Saturday, 20 February 2016

Dense and Bludgeoning: The Infernal Sea - The Great Mortality (2016)

The Infernal Sea - The Great Mortality
I remember seeing The Infernal Sea maybe two years ago; I had gone in blind and wasn't sure what to expect when they took to the stage, hoods-up, donning plague doctor masks, their backs to their crowd and the lights dimmed. What followed was a gritty, abrasive and unrelenting sound that cast the audience into a sickening trance. At their core the The Infernal Sea are straight-forwardly black-metal with their already deadly attack tipped with poisonous elements of crust and grind. It was a full-throttle, no-nonsense, take-no-prisoners sort of approach that was inherently more evil than a lot of corpse-paint clad exhibitionists. Most importantly, however, is that the band managed to mesh that abstract notion of  'atmosphere' with riffs and aggression. 

The Great Mortality is dense and bludgeoning, its pace of attack at full-throttle from the very beginning. In a sense it reminded me initially of a more sulfurous and smog-filled Absu with its overwhelming yet seemingly well-organised chaos. Spurts of melody mixed with clouds of ethereal eeriness do manage to rise to the surface occasionally, clashing against the constant black-metal attack; in 'The Bearer', for example, the wisp sound of a flute or pipe of sorts, together with clean vocals, emerge - Anaal Nathrakh-esque - from the maelstrom. The song transitions into a passage of  industrial noise as a solemn guitar atop of equally solemn drums,  layered with violins (one thing I certainly not expect to hear) haunts the mid-section of the eight-minute song. This rather unexpected change in pace and tone works nicely; the progression from such dense brutality into  subdued melancholy is a satisfying moment of rest-bite. At six minutes and 30 seconds the song emerges from pensive gloom into a whirlwind of atmospheric tremolo picking, pumping bass and machine-like drumming.

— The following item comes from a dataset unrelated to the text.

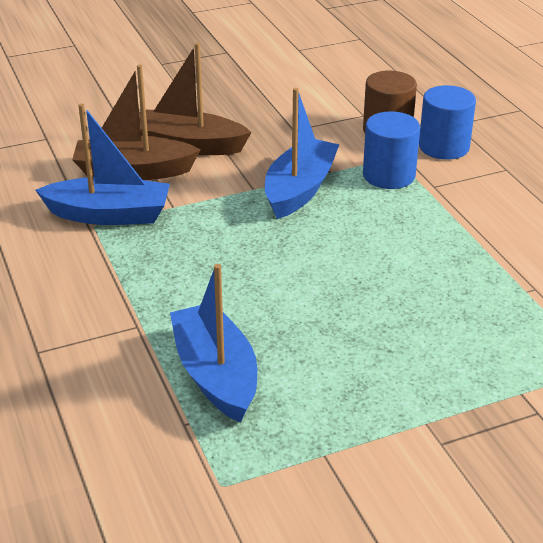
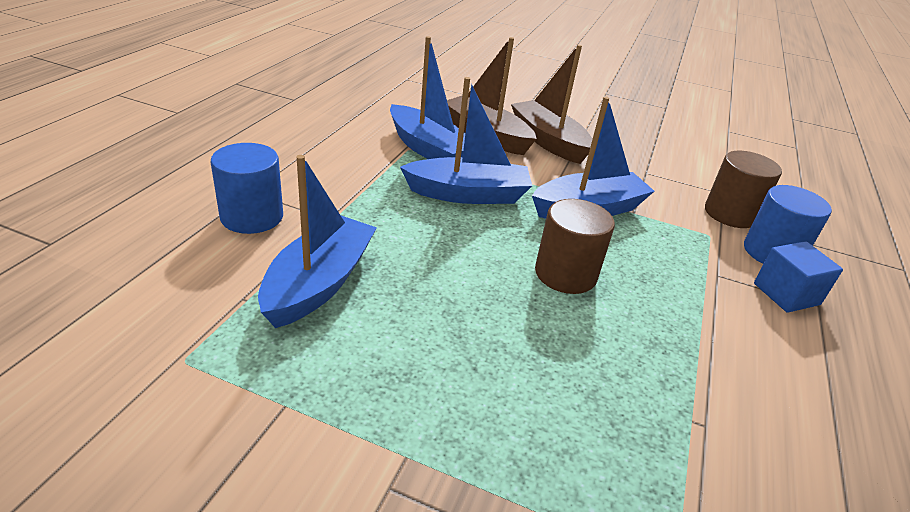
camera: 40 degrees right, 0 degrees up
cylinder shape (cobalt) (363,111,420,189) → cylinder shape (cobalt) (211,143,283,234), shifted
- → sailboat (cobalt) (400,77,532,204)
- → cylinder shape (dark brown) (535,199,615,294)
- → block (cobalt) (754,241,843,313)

Dean Lettice's vocals - though largely uniform - are sickening throughout: high-pitched, abrasive, and anguished, they are the cries of a man forced to watch the new Ghostbusters movie on repeat for a thousand years. Occasionally they dwell lower in the register - croaking and tormented - but on the whole a constant blanket of sharpness stabs and prods through the mix, often accompanied by a slightly deeper backing vocal that serves to fatten the already full-bodied sound.

I'm surprised - in a pleasant 'just found a fiver on the bottom of my shoe' sort of way - by the variety of sounds in The Great Mortality; simultaneously I'm impressed by the the core black-metal intensity: it's pessimistic, haunting, throbbing with energy and most importantly rammed with good riffs and interesting progressions. The unholy trinity of an album of this sort for me is riffs, atmosphere and flow: The Great Mortality achieves all three. 'Pestmeester', the fifth track, opens with a mid-paced crusty onslaught that is lightly caressed with ghostly chantings and moments of unorthodox disharmony akin to the equally unorthodox approach of French weirdos Deathspell Omega and Spektr. 'Plague Herald' is similar, it's tempo even steadier with traces of, what to me, sounds like a sort of of evil hardcore-punk groove that demands to be headbanged to. The final track, 'Brethren of the Cross', opens with a deluge of hazy guitars before settling down into a more intricate and steady ritual. It really is captivating riff after captivating riff, enhanced by truly pained vocals and solid and dynamic bass lines; the drumming is just sort of there doing its thing, nothing out of the ordinary, but too distractedly abhorrent either. The album as a whole is nothing totally bizarre or original, it's not going to open up your mind to an alternate reality that you didn't know existed, but it will certainly rejuvenate that evil alter-ego - that little black-metal gremlin - that we know exists somewhere in the corner of our brain, nestled comfortably between daily worries and anxieties.

Part Deathspell Omega, part Darkthrone, part Abigor: an unholy trinity channeled, to great effect, into The Great Mortality. It's a richly textured and  has many moments worth revisiting. The Infernal Sea are an integral part of an  interesting and diverse British black-metal scene. Over the last few years many British bands have solidified themselves on the international stage and the diversity of British bands (Winterfylleth, Wodensthrone, A Forest of Stars, Fen, Saor, Voices, Old Corpse Road, Ninkharsag, The Meads of Asphodel, Anaal Nathrakh and many others I've not enough room or patience to list) is incredibly encouraging. The Infernal Sea are one such band carrying the plague-infested banners of the British scene to great heights, and long may it continue.